Warning: Cannot modify header information - headers already sent by (output started at /home/rachelsa/rise18.rachelsagnerbuurma.org/external/htmlpurifier-lite/library/HTMLPurifier.autoload.php:17) in /home/rachelsa/rise18.rachelsagnerbuurma.org/templates/default/shell.tpl.php on line 6
OCR-ing Tristram Shandy
Skip to main content

OCR-ing Tristram Shandy

3 min read

Cleaning the OCR'd text of my Tristram Shandy section wasn’t too difficult when I used find and replace. I learned that because databases like ECCO use OCR’d texts to power their search engine, searches are not going to be accurate if your word has an S in the middle or beginning of it. But you can try searching the archaic form of the word—so I’d have to try “worfhip” or “worlhip” (what my OCR’d text garbled it into) to find mentions of worship. If the OCR program analyzed the entire sentence rather than just single characters, machine learning could help predict what the right word should be – for example, it could make sure pronouns are spelled correctly because grammar dictates where they have to go; it could find words in the OCR’d text that aren’t in the dictionary and aren’t capitalized (so less likely to be pronouns); and it could use the placement of an “s” in a word to guess what word it should be.

 

Cleaned, OCR’d texts seem extremely helpful to me in increasing the accessibility of historically significant texts. Even digital facsimiles aren’t helpful to the extent that they take forever (and a lot of paper, if you print them) to be able to read. To me, divorcing a text from the layout that its original readers engaged with significantly changes it. I’m a visual learner, so I remember the location of a word on a page when I read, which leads me to think that the layout is important because it shifts how we group different parts of the text and how we digest what we’re reading—especially with newspapers and paratexts.
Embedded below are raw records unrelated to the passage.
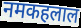
नमकहलाल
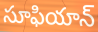
సూఫియాన్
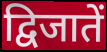
द्विजातें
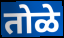
तोळे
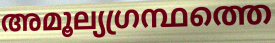
അമൂല്യഗ്രന്ഥത്തെ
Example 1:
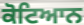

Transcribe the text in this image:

ਕੋਟਿਆਨ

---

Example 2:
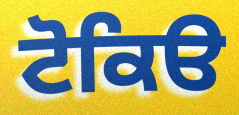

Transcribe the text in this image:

ਟੋਕਿੳ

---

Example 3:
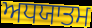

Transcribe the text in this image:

ਅਧਯਾਤਮ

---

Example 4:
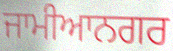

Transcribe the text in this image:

ਜਾਮੀਆਨਗਰ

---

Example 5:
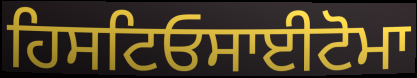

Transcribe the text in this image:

ਹਿਸਟਿਓਸਾਈਟੋਮਾ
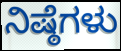
ನಿಷ್ಠೆಗಳು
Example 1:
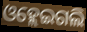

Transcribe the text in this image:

ଓହ୍ଲେଇଗଲି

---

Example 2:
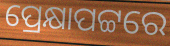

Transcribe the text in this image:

ପ୍ରେକ୍ଷାପଟ୍ଟରେ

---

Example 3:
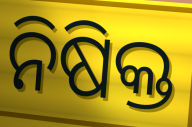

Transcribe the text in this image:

ନିଷିକ୍ତ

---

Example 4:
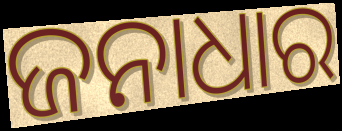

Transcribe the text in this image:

ଜନାଧାର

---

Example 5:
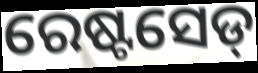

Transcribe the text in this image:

ରେଷ୍ଟସେଡ୍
And that’s why it’s hard for us to contextualize the proliferation of the novel and how it affected people; we don’t experience the difficulties of obtaining novels anymore. I think it’s important to consider how books used to be read: slowly, carefully, while turning many expensive pages. Perhaps people memorized while reading so they could recount it orally later, or read out loud. Authors couldn't easily edit content, either, like we can edit a Word document. Reading a book on a webpage as we do with Gutenberg Project texts makes it seem like a sea of words that goes on continuously, and we can get lost in it.